We are interested in improving knowledge about the fundamentals of wake dynamics, validating and improving wind turbine aerodynamics models, as well as studying more practical problems regarding for example the optimization of large wind farms. In the latter case, we are aiming at increasing the production while minimizing turbine loadings. The amount of wind power development in Europe has reached a level where it has become important to investigate the effect of wind farms on each other; this is also one of the main issues we are interested in. It is important to mention that our participation to two annexes from the International Energy Agency has made possible an access to experimental data, which is a key issue for most of the studies we are performing. It is also done for our group through a collaboration with École de Technologie Supérieure in Montréal, Canada, who has had access to data acquired in a wind tunnel on actuator discs.
The group also established a close collaboration with The Technical University of Denmark (DTU) which have resulted in a very fruitful collaboration.

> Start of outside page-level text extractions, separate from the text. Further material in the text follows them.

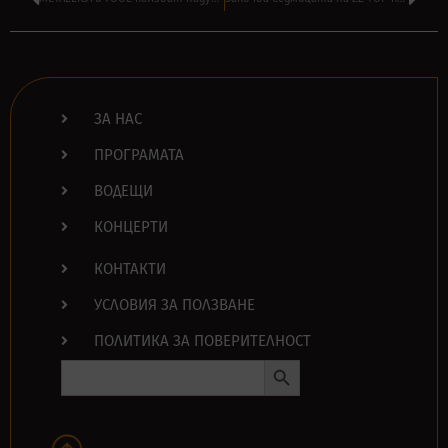
ЗА НАС
ПРОГРАМАТА
ВОДЕЩИ
КОНЦЕРТИ
КОНТАКТИ
УСЛОВИЯ ЗА ПОЛЗВАНЕ
ПОЛИТИКА ЗА ПОВЕРИТЕЛНОСТ
Search Button
Search
for:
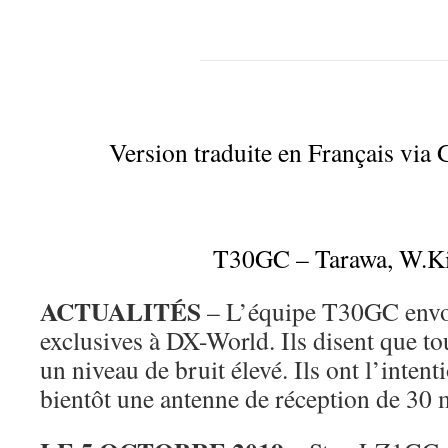
Version traduite en Français via 
T30GC – Tarawa, W.Ki
ACTUALITÉS
– L’équipe T30GC envo
exclusives à DX-World. Ils disent que tou
un niveau de bruit élevé. Ils ont l’inten
bientôt une antenne de réception de 30 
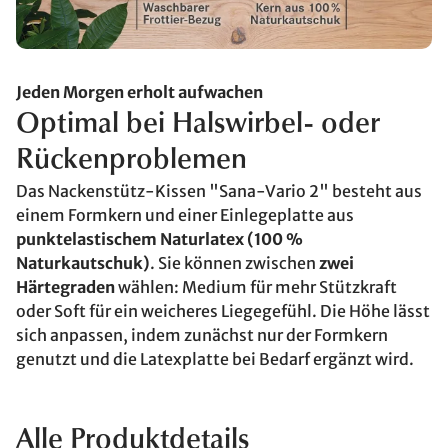
Jeden Morgen erholt aufwachen
Optimal bei Halswirbel- oder
Rückenproblemen
Das Nackenstütz-Kissen "Sana-Vario 2" besteht aus
einem Formkern und einer Einlegeplatte aus
punktelastischem Naturlatex (100 %
Naturkautschuk)
. Sie können zwischen
zwei
Härtegraden
wählen: Medium für mehr Stützkraft
oder Soft für ein weicheres Liegegefühl. Die Höhe lässt
sich anpassen, indem zunächst nur der Formkern
genutzt und die Latexplatte bei Bedarf ergänzt wird.
Alle Produktdetails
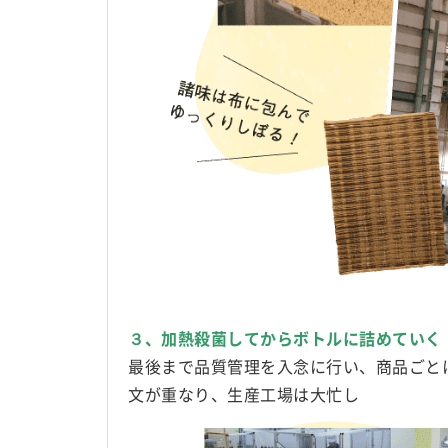
３、加熱殺菌してからボトルに詰めていく
最後まで品質管理を入念に行い、商品ごと
文が重なり、生産工場は大忙し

Our calculations are performed using the code EllipSys3D, which makes use of Large-Eddy Simulations. Although we are using the actuator disc and actuator line representations of the turbine rotors, that have proven to be efficient ways of reducing computational requirements, such calculations remain quite demanding. The amount of projects we are involved in, as well as the increase in the number of researchers in our group, have resulted in the last months in an important increase in the computational resources that are needed by our group to fulfill its research goals. The present application summarizes in detail work that has been performed by our group up to now using SNIC resources, as well the projects that are planned for in the next year. The fact that an application that was made by our group last October was not fully granted explains why some of the projects suggested in this previous application are mentioned in the current one as well.

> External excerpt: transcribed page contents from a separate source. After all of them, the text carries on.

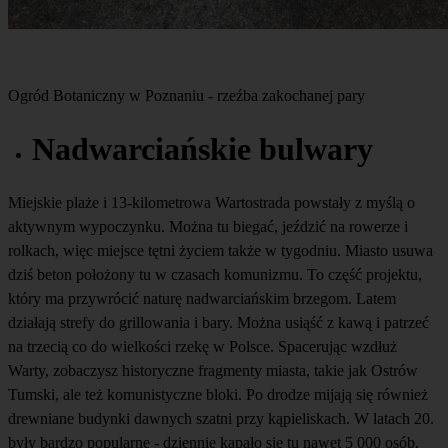
Ogród Botaniczny w Poznaniu - rzeźba zakochanej pary
Nadwarciańskie bulwary
Miejskie plaże i 13-kilometrowa Wartostrada powstały z myślą o
aktywnym wypoczynku. Można tu biegać, jeździć na rowerze i
rolkach, więc miejsce tętni życiem także w tygodniu. Miasto usuwa
dziś beton położony tu w czasach komunizmu. To część projektu,
który ma przywrócić naturę nadwarciańskim brzegom. Latem
działają strefy do grillowania i bary. Można usiąść z kawą i patrzeć
na trzecią co do wielkości rzekę w Polsce. Spacerując wzdłuż
Warty, zobaczysz historyczne fragmenty miasta, takie jak Ostrów
Tumski, ale też komunistyczne bloki. Po drodze mijają się również
drewniane budynki dawnych szatni przy kąpieliskach. W latach 20.
były bardzo popularne - dziennie kąpało się tu nawet 5 000 osób.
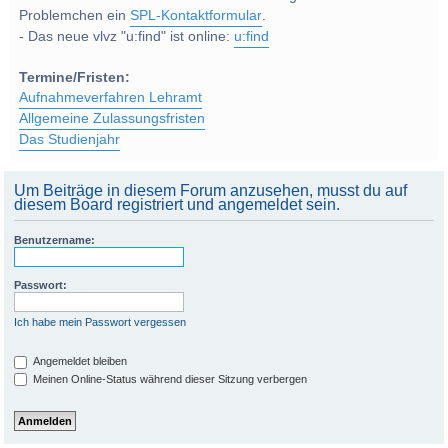
Problemchen ein
SPL-Kontaktformular
.
- Das neue vlvz "u:find" ist online:
u:find
Termine/Fristen:
Aufnahmeverfahren Lehramt
Allgemeine Zulassungsfristen
Das Studienjahr
Um Beiträge in diesem Forum anzusehen, musst du auf
diesem Board registriert und angemeldet sein.
Benutzername:
Passwort:
Ich habe mein Passwort vergessen
Angemeldet bleiben
Meinen Online-Status während dieser Sitzung verbergen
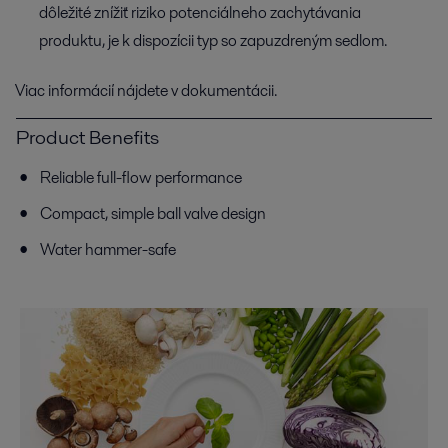
dôležité znížiť riziko potenciálneho zachytávania
produktu, je k dispozícii typ so zapuzdreným sedlom.
Viac informácií nájdete v dokumentácii.
Product Benefits
Reliable full-flow performance
Compact, simple ball valve design
Water hammer-safe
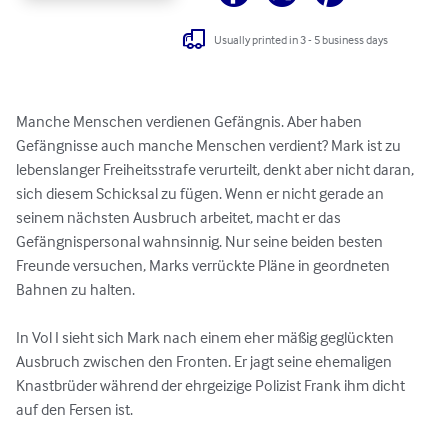
Usually printed in 3 - 5 business days
Manche Menschen verdienen Gefängnis. Aber haben 
Gefängnisse auch manche Menschen verdient? Mark ist zu 
lebenslanger Freiheitsstrafe verurteilt, denkt aber nicht daran, 
sich diesem Schicksal zu fügen. Wenn er nicht gerade an 
seinem nächsten Ausbruch arbeitet, macht er das 
Gefängnispersonal wahnsinnig. Nur seine beiden besten 
Freunde versuchen, Marks verrückte Pläne in geordneten 
Bahnen zu halten. 

In Vol I sieht sich Mark nach einem eher mäßig geglückten 
Ausbruch zwischen den Fronten. Er jagt seine ehemaligen 
Knastbrüder während der ehrgeizige Polizist Frank ihm dicht 
auf den Fersen ist.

Our group is in a very good position to successfully perform different calculations whose implications are important both for an increase in the fundamental understanding of wake behavior as well as more practical information that can be very useful for the industry. We acknowledge SNIC for the work that we could perform up to now, and we hope that the present demand will result in a positive outcome, allowing us to fulfill the projects we have planned for.